Entries from a dataset:

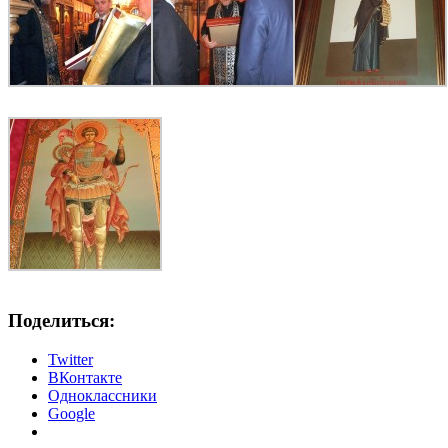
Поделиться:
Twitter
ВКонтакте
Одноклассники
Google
* * *
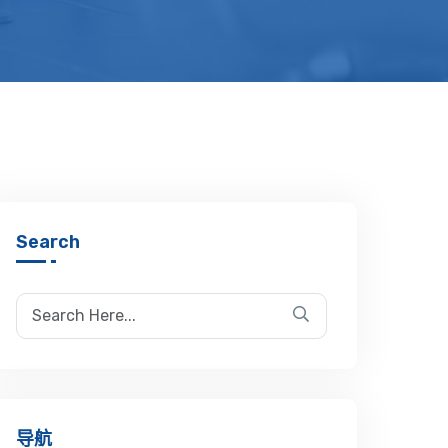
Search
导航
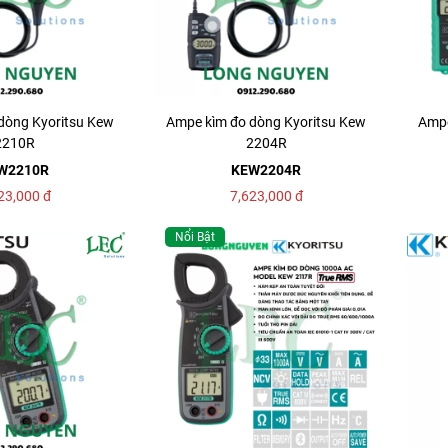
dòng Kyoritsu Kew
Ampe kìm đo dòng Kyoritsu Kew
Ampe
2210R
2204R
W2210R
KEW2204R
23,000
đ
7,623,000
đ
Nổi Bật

• Task requirements
How many lines of the entries above contain the word "Kyoritsu"? Give only the number.

• Response to the task
2